Editorial ABC
- La presidenta madrileña rechaza una reunión institucional con Pedro Sánchez para marcar la gravedad del calumnioso ataque del presidente del Gobierno contra su novio y su hermano
Es probable que Isabel Díaz Ayuso, presidenta de la Comunidad de Madrid, haya cometido un error de táctica política al negarse a acudir al encuentro bilateral al que la citó el presidente del Gobierno para el próximo viernes, pero lo que no se puede afirmar es que no cuente con razones más que suficientes para no hacerlo. La calumniosa intervención de Pedro Sánchez la semana pasada en el Congreso y al día siguiente en Bruselas, donde tachó de «delincuente» al novio de Ayuso, sugirió que la presidenta madrileña se beneficia de unos supuestos crímenes e insistió en enlodar a su hermano con un presunto caso de corrupción que fue desechado por la Justicia y sólo sobrevive en el imaginario socialista, traspasó tan claramente los cánones de lo que es aceptable en la política española que lo que resultaría raro es que no hubiese pasado nada. Como subrayó ayer el alcalde de Madrid, José Luis Martínez-Almeida, «uno no insulta a aquel al que invita».
Pero es evidente que Sánchez, que como declarado feminista no aludiría jamás a la condición de la pareja de una dirigente de izquierdas para juzgar su actuación política, estaba buscando ‘ex profeso’ provocar un incidente que le permitiera distraer una semana más la dura realidad de que está calentando el asiento en La Moncloa. Por eso, no se trató de un simple exceso verbal o de un desliz, sino de una política oficial perfectamente calculada, toda vez que los ministros recibieron orden de repetir sus palabras, siendo el más aplicado el ministro de la Presidencia.
Se trata, como reza el comunicado difundido por la Comunidad de Madrid, de «una campaña inaceptable e impropia de un Gobierno contra una administración inferior». Pero lo más grave no es el ataque a un ejecutivo regional, sino que estamos viendo a un Gobierno –capaz de desplegar todo el poder del Estado– que no se para en barras a la hora de calumniar a dos ciudadanos particulares como son el novio y el hermano de Ayuso, quienes no ostentan ningún cargo de representación política, con el único fin de castigar a la presidenta madrileña. Gran parte de las revelaciones sobre las actividades de ambos que se han difundido en la prensa son filtraciones de hechos que sólo deberían estar en conocimiento del Estado o que al menos éste debería custodiar con celo. Ya hay una causa por la que está imputado nada menos que el fiscal general del Estado y la pareja de Ayuso ha anunciado nuevas acciones legales contra Sánchez y Félix Bolaños por sus declaraciones. Esta conducta, propia de países totalitarios, es lo que ha llevado a Ayuso a calificar a Sánchez de «gobernante seducido por políticas propias de caudillo bolivariano», frases que el Gobierno y sus adláteres descontextualizan sistemáticamente.

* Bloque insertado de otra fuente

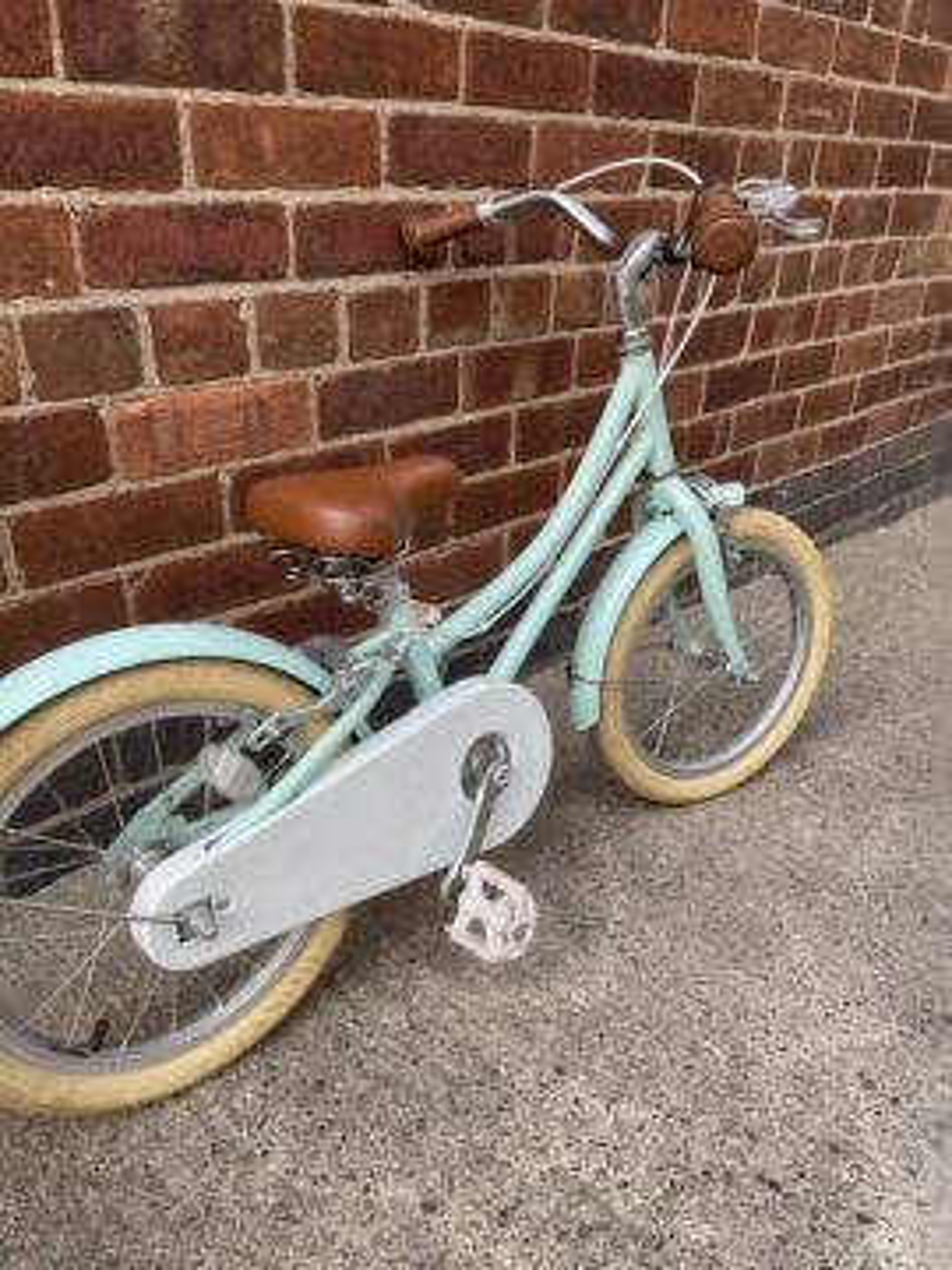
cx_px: 476
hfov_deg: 53.1
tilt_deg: -26.8
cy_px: 635
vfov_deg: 67.3
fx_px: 953
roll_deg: -0.7
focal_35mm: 26
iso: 32
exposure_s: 1/422
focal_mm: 4.2
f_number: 1.6
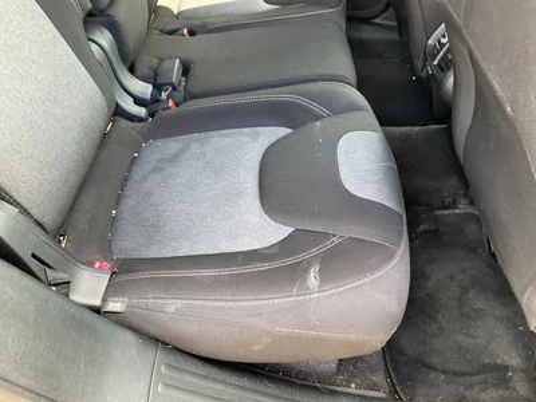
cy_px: 201
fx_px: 449
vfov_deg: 48.2
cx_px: 268
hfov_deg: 61.7
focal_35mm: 29
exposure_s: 1/60
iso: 100
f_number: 1.8
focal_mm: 3
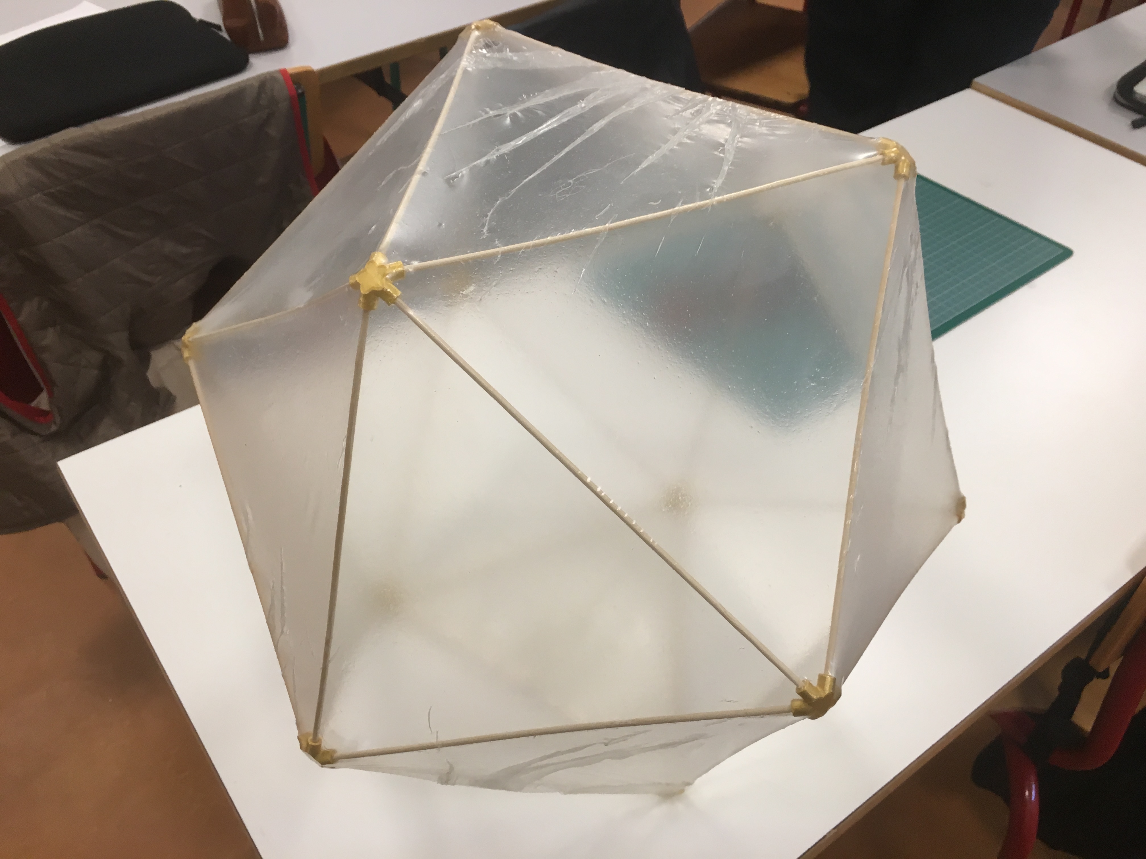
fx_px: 960
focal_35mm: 29
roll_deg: -0.7
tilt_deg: -43.7
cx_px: 573
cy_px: 430
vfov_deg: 48.2
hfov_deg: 61.7
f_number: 2.2
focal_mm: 4.15
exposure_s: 1/33
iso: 80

Se puede criticar que Ayuso haya caído en la provocación. Pero si hubiera ido a la reunión, el injurioso ataque de Sánchez y su Gobierno se habría archivado en su catálogo de mentiras impunes. Es verdad que Ayuso hubiese podido disponer del atril de La Moncloa, pero siempre desde una postura defensiva que no hubiese corregido la gravedad de las imputaciones del presidente y sus ministros. En un país normal, donde existiera una enraizada tradición de lealtad institucional entre los distintos niveles de la Administración, la decisión de la presidenta madrileña sería una gravísima transgresión. Sin embargo, en España, cuyo Ejecutivo ha retirado a una embajadora de Argentina por un exabrupto de Javier Milei sobre la esposa de Sánchez, mientras que éste ha tolerado que sus socios de Gobierno desairen al jefe del Estado argentino un día sí y otro también, es apenas una señal de que las cosas deben tener límites.